Selected passage ->
Associate Professor

Humanities 220
651-696-6766

he/him/his

Professor Ortiz-Díaz is the head of our Portuguese Program. Proudly from Monclova, Mexico, Ernesto defines himself as a mexileiro –a Mexican by birth and soul, but also a Brazilian at heart– for being so passionate about his area of expertise: Brazil and the Luso-Afro-Brazilian world. Besides all levels of Portuguese, Ernesto teaches a wide array of courses on Latin American and Brazilian literatures and cultures both in Spanish and Portuguese.

Professor Ortiz-Díaz received his PhD in 2011 in Latin American Literatures and Cultures, Designated Emphasis in Classics and Classical Receptions from the University of California, Davis, where he wrote his dissertation on the history and aesthetics of the representation of nature and landscape in the literary traditions of Spanish America vis-à-vis Brazil.

Ernesto’s scholarship examines the literary and cultural exchanges, as well as the mutual gazes, between the Spanish-speaking Latin American countries and Brazil since the colonial period and specifically in the nineteenth century. Professor Ortiz-Díaz is currently working on his second book about the mutual cultural exchanges between Brazil and its Spanish-speaking neighbors and their confrontation in the realm of political thought and regional geopolitics – concerning the Brazilian expansion in the Amazon and River Plate basins– during the 19th century. His work has been published in prestigious journals in the United States, Europe, and Latin America, places where he has also been invited to present his research.

Problems ->
A. Copy out every line of the shape motion rows word for word, omitting the picture markers.
B. Write a continuation of the faculty profile of Professor Ortiz-Díaz, picking up after its final sentence.
The faculty profile above has no connection to the rows that come after it.

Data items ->
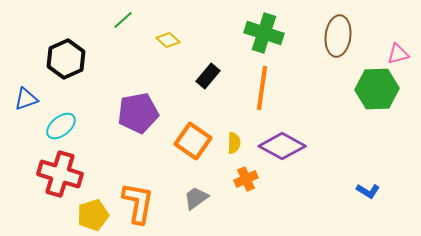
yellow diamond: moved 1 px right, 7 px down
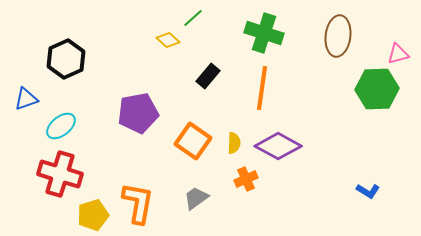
green line: moved 70 px right, 2 px up
purple diamond: moved 4 px left
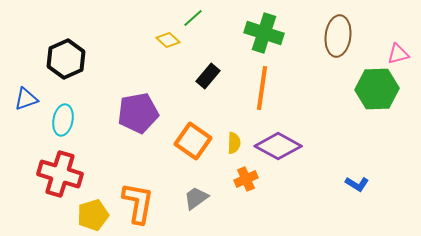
cyan ellipse: moved 2 px right, 6 px up; rotated 40 degrees counterclockwise
blue L-shape: moved 11 px left, 7 px up
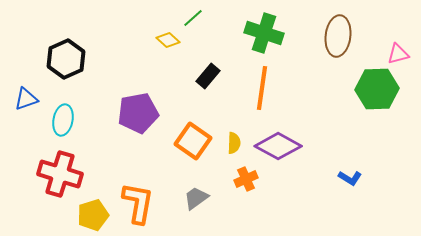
blue L-shape: moved 7 px left, 6 px up
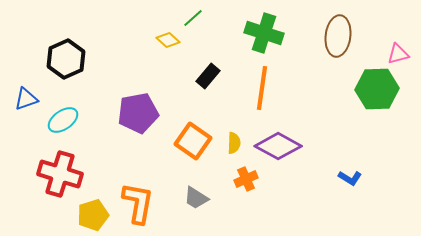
cyan ellipse: rotated 44 degrees clockwise
gray trapezoid: rotated 112 degrees counterclockwise
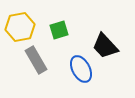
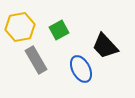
green square: rotated 12 degrees counterclockwise
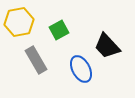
yellow hexagon: moved 1 px left, 5 px up
black trapezoid: moved 2 px right
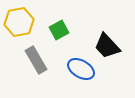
blue ellipse: rotated 32 degrees counterclockwise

Solved tasks ->
A.
yellow diamond: moved 1 px right, 7 px down
green line: moved 70 px right, 2 px up
purple diamond: moved 4 px left
cyan ellipse: moved 2 px right, 6 px up; rotated 40 degrees counterclockwise
blue L-shape: moved 11 px left, 7 px up
blue L-shape: moved 7 px left, 6 px up
cyan ellipse: rotated 44 degrees clockwise
gray trapezoid: rotated 112 degrees counterclockwise
green square: rotated 12 degrees counterclockwise
yellow hexagon: moved 1 px left, 5 px up
black trapezoid: moved 2 px right
blue ellipse: rotated 32 degrees counterclockwise

B.
Some of Ernesto’s interests include Islam, Iranian art and literature, cartography, Latin American music, Latin American cinema, Middle Eastern cinema, world history, opera, mythologies, and languages (he is an advocate of linguistic decolonization). He is fluent in Spanish, Portuguese, Galician, English, French, Classical Latin, and is now learning Farsi, and Arabic.

BA: Instituto Tecnológico y de Estudios Superiores de Monterrey (2001)
MA: University of Colorado, Boulder (2005)
PhD: University of California, Davis (2011)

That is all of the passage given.